Морана вдруг кожей, даже сквозь плотную ткань платья, ощущает прикосновение. Невесомое, осторожное, но ласкающе-прохладное прикосновение чужого взгляда. Сердце вздрагивает, и взгляд скользит по трапезной в поисках этого бога. Взгляд возвращается снова и снова, и Моране всё-таки удаётся его перехватить. Высокий и не похожий на крепких богов-воинов, черноволосый бог, кажется, ей не знакомый; бледная кожа, чёрные кожаные доспехи, меховой плащ на одно плечо и взгляд, полный холода и тьмы. Сердце вновь вздрагивает, и под кожей проливается забытый жар, а дыхание застревает хрипом в горле. Морана не знает, кто он, но сердце твердит, что с ним будет спокойно. Морана (лишь изредка косясь по сторонам) внимательно рассматривает тёмного бога, в ответ выдерживая его испытующий взгляд.

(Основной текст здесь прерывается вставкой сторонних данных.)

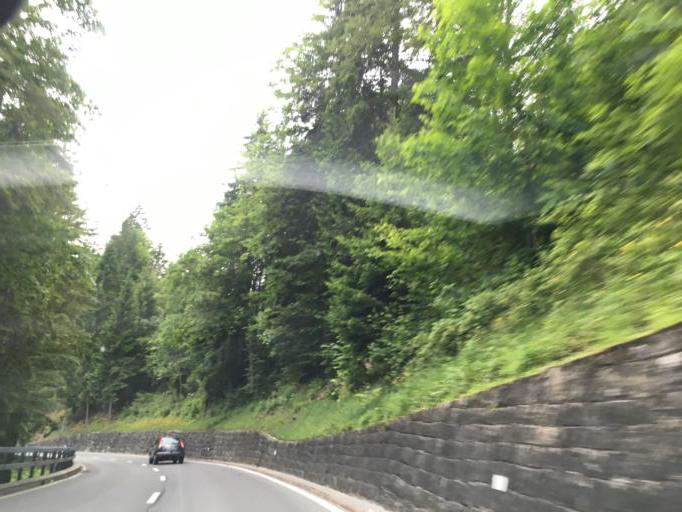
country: CH
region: Obwalden
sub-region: Obwalden
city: Engelberg
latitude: 46.8273
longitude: 8.3803
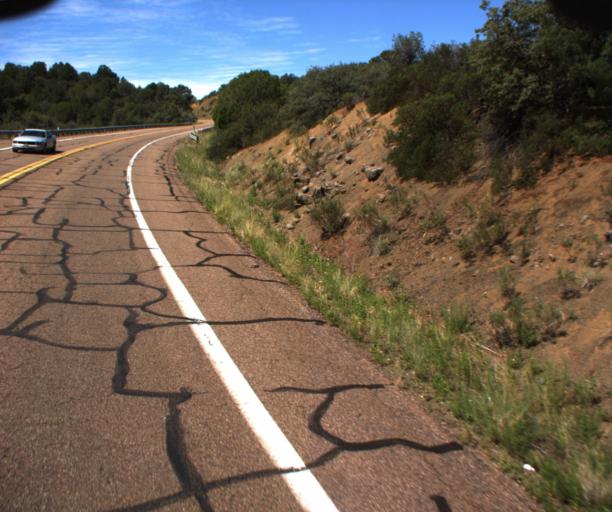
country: US
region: Arizona
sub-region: Navajo County
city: Cibecue
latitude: 33.7742
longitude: -110.5062
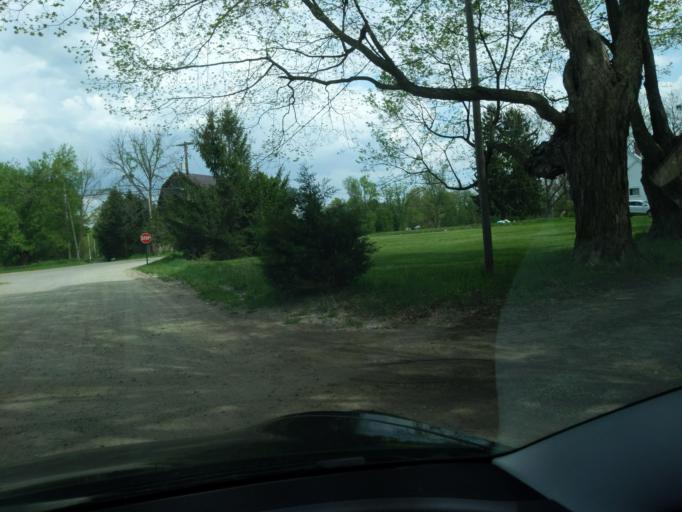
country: US
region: Michigan
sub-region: Livingston County
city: Pinckney
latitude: 42.4259
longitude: -84.0567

Когда приходит пора скрепить союз поцелуем, когда Даждьбог решительным властным жестом вынуждает Морану подняться из-за стола, когда пальцы его, грубые, горячие, поглаживают любовно щёки её, каждая клеточка внутри Мораны застывает маленькой льдинкой. Она не может раскрыть губы в ответ на поцелуй Даждьбога, она не хочет слышать радостный смех уже захмелевших богов и крик: «Горько!». Поцелуй действительно горький, так что хочется вытереть рукавом рот. Но приходится полностью отдаваться Даждьбогу. Морана отводит взгляд и видит того самого бога.
«Не быть мне твоею женой, Даждьбог. Сколь бы ты меня ни любил, а не быть мне твоею», — решает Морана, возвращаясь за стол.

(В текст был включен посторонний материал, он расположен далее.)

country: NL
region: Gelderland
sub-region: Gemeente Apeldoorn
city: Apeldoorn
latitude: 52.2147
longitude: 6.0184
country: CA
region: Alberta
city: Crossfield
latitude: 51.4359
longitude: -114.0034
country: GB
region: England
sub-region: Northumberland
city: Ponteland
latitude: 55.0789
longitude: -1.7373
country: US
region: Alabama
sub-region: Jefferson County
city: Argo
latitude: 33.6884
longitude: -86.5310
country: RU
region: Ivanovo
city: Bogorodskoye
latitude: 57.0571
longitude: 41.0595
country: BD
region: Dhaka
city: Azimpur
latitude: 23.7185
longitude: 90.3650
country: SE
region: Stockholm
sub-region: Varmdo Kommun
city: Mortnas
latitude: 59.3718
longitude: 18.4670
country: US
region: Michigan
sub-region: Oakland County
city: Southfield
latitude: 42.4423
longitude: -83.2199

Когда гости начинают расходиться, и Даждьбог уединяется в уголке с другими воинами, Морана подходит к Живе и осторожно касается её плеча.
— Мара! — Жива радостно протягивает к ней руки, сияя, словно бы сама замуж вышла за Даждьбога. — Как я счастлива за тебя, милая сестрица!
— Не нужно, Жива, — Морана позволяет притворной улыбке покинуть лицо и сжимает пальцы сестры крепко-крепко, отчаянно. — Не в радость это мне. Нет в моём сердце отрады, сестрица.
— Не отчаивайся, — Жива переплетает пальцы с сестрой. — Конечно, погасить свет гораздо легче, чем прогнать тьму. Но Даждьбог поможет, как помогает всем.
— Не быть мне его супругой, Жива. Не быть.
Голос Мораны звучит холодно и хрипло. Жива отшатывается, прижимая ладонь к груди, прочитывая всё в глазах сестры. Морана поднимает голову с тяжёлым кокошником выше, как истинная правительница, и вновь бросает взгляд в сторону тёмного бога. А потом справляется о нём у Живы. Кто он, каков и откуда. Морана просидела в отцовской темнице в ожидании свадьбы слишком долго, так что многого не знает.
— Кощеем его зовут, — размеренно рассказывает Жива, — за худобу кличут так. Воевода он рати Чернобожьей. Но говорят, будто это сам Чернобог переродился.
— И неужели батюшка разрешил злу посетить эту свадьбу?
— Тьма и свет всегда рука об руку ходят, — наизусть твердит заветы отца Жива.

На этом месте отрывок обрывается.